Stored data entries
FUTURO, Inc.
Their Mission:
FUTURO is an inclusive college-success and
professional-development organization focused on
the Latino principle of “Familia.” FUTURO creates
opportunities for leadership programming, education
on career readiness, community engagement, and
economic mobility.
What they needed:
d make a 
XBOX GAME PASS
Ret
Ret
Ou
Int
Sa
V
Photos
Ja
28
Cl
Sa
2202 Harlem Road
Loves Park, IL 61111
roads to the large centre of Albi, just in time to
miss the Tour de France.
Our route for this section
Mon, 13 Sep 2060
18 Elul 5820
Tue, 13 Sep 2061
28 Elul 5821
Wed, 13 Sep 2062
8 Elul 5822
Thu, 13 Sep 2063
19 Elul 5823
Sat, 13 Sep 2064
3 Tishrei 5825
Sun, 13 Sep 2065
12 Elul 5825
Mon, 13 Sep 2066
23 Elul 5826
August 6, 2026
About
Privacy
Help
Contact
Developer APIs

• **Task brief**: Your answer must be an exact copy of every entry above.

• **Answer box**:
FUTURO, Inc.
Their Mission:
FUTURO is an inclusive college-success and
professional-development organization focused on
the Latino principle of “Familia.” FUTURO creates
opportunities for leadership programming, education
on career readiness, community engagement, and
economic mobility.
What they needed:
d make a 
XBOX GAME PASS
Ret
Ret
Ou
Int
Sa
V
Photos
Ja
28
Cl
Sa
2202 Harlem Road
Loves Park, IL 61111
roads to the large centre of Albi, just in time to
miss the Tour de France.
Our route for this section
Mon, 13 Sep 2060
18 Elul 5820
Tue, 13 Sep 2061
28 Elul 5821
Wed, 13 Sep 2062
8 Elul 5822
Thu, 13 Sep 2063
19 Elul 5823
Sat, 13 Sep 2064
3 Tishrei 5825
Sun, 13 Sep 2065
12 Elul 5825
Mon, 13 Sep 2066
23 Elul 5826
August 6, 2026
About
Privacy
Help
Contact
Developer APIs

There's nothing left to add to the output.